Page MenuHomePhabricator

Enhance checkIfDead class to detect when URLs redirect to the domain root
Closed, ResolvedPublic2 Estimated Story Points

Description

Per T125181, add new code to ...
https://github.com/cyberpower678/Cyberbot_II/blob/master/IABot/checkIfDead.php
... to detect when a URL redirects to the domain root, and if so, consider it dead.

Event Timeline

DannyH triaged this task as Medium priority.Feb 23 2016, 6:16 PM
DannyH set the point value for this task to 2.
DannyH edited projects, added Community-Tech-Sprint; removed Community-Tech.

Here are two URLs we should successfully detect as dead:
http://www.copart.co.uk/c2/specialSearch.html?_eventId=getLot&execution=e1s2&lotId=10543580
http://forums.lavag.org/Industrial-EtherNet-EtherNet-IP-t9041.html

Note that the first one actually redirects to the domain without the subdomain.
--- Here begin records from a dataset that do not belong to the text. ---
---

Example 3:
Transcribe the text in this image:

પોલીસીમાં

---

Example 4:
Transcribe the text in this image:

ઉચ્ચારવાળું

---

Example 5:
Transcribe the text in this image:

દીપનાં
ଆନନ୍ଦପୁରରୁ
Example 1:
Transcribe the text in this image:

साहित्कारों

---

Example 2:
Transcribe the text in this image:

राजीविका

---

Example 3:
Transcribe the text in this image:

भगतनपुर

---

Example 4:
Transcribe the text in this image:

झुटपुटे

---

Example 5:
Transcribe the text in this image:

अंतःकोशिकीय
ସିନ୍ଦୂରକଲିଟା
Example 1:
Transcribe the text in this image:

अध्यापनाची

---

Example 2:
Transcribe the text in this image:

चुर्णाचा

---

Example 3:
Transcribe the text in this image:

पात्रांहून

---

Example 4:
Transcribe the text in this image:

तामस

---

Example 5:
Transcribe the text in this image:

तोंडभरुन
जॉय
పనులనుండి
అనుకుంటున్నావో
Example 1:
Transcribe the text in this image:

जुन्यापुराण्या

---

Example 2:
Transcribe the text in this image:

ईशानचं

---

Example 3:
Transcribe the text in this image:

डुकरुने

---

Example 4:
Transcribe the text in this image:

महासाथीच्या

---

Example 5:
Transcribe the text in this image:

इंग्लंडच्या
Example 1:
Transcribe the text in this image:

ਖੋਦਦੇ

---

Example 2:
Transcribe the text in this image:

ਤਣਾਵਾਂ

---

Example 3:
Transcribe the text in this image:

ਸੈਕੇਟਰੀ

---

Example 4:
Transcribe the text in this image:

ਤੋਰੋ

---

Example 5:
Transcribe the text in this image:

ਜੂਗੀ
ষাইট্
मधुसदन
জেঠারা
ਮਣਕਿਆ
Here are two URLs we should successfully detect as dead:
http://www.copart.co.uk/c2/specialSearch.html?_eventId=getLot&execution=e1s2&lotId=10543580
http://forums.lavag.org/Industrial-EtherNet-EtherNet-IP-t9041.html

Note that the first one actually redirects to the domain without the subdomain.
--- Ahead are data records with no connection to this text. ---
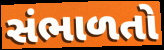
સંભાળતો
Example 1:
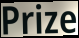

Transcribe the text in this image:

Prize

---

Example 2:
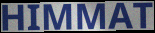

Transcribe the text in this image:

HIMMAT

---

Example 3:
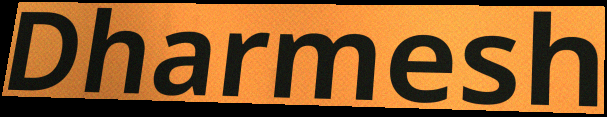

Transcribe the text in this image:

Dharmesh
It turns out there really is no way to find out whether we are on a subdomain or not, in PHP. Best we can do it explode the host part of the url on ".". To grab the absolute root, we can grab the last two parts of the host, but this doesn't work for cases like www.copart.co.uk where it just gives me "co.uk" which is not the root url. Similarly, for "en.wikipedia.org", root is "wikipedia.org". There is no obvious way to differentiate between the two redirects.
This leads to quite complicated and pretty unreliable code: https://github.com/Niharika29/Cyberbot_II/commit/be20420911c0dc7990725874c0b030dcc2e1a41c
I'm not sure of a better way to detect for redirects like forums.lava.org above. Ideas?

kaldari raised the priority of this task from Medium to High.Mar 9 2016, 5:39 PM

Updated. https://github.com/Niharika29/Cyberbot_II/commit/4676a0ee1a2f8ee0eeb4d2644104d40aabce8a99
This seems pretty reliable. I had to comment out the test for copart.co.uk URL since that website is unreachable since yesterday. We should find another that redirects to root domain.